*Rows from a data collection:*
BEGIN
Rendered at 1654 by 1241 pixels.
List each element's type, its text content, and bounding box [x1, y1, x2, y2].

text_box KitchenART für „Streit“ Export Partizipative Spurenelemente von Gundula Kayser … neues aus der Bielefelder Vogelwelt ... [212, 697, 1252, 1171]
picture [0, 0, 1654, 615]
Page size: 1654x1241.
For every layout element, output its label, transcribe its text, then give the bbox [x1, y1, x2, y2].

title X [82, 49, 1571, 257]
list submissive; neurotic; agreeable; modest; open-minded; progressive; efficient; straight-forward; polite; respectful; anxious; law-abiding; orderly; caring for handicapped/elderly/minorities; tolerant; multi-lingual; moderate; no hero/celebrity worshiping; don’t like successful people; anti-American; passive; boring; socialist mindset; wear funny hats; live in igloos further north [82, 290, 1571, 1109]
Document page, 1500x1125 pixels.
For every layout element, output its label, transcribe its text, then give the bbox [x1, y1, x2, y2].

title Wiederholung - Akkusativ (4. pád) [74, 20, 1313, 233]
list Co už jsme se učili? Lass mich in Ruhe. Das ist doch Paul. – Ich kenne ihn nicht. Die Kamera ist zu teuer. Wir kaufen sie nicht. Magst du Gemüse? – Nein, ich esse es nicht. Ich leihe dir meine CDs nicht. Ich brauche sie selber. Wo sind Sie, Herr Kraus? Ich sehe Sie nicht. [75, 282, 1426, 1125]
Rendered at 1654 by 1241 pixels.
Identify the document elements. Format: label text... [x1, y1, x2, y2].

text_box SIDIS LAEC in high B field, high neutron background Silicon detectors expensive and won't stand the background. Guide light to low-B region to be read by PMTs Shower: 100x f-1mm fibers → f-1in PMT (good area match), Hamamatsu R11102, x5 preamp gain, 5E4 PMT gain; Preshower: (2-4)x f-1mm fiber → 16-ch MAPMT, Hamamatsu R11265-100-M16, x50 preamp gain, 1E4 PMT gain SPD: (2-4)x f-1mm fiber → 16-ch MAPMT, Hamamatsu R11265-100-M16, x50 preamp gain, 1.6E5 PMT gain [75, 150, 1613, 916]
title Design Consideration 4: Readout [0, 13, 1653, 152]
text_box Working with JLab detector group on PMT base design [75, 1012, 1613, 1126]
END
*Problem to solve:*
Rewrite the rows from the line containing "Page size: 1654x1241." through the line containing "list Co už jsme", changing "transcribe" to "write out" and leaving everything else the same.

*Final result:*
Page size: 1654x1241.
For every layout element, output its label, write out its text, then give the bbox [x1, y1, x2, y2].

title X [82, 49, 1571, 257]
list submissive; neurotic; agreeable; modest; open-minded; progressive; efficient; straight-forward; polite; respectful; anxious; law-abiding; orderly; caring for handicapped/elderly/minorities; tolerant; multi-lingual; moderate; no hero/celebrity worshiping; don’t like successful people; anti-American; passive; boring; socialist mindset; wear funny hats; live in igloos further north [82, 290, 1571, 1109]
Document page, 1500x1125 pixels.
For every layout element, output its label, write out its text, then give the bbox [x1, y1, x2, y2].

title Wiederholung - Akkusativ (4. pád) [74, 20, 1313, 233]
list Co už jsme se učili? Lass mich in Ruhe. Das ist doch Paul. – Ich kenne ihn nicht. Die Kamera ist zu teuer. Wir kaufen sie nicht. Magst du Gemüse? – Nein, ich esse es nicht. Ich leihe dir meine CDs nicht. Ich brauche sie selber. Wo sind Sie, Herr Kraus? Ich sehe Sie nicht. [75, 282, 1426, 1125]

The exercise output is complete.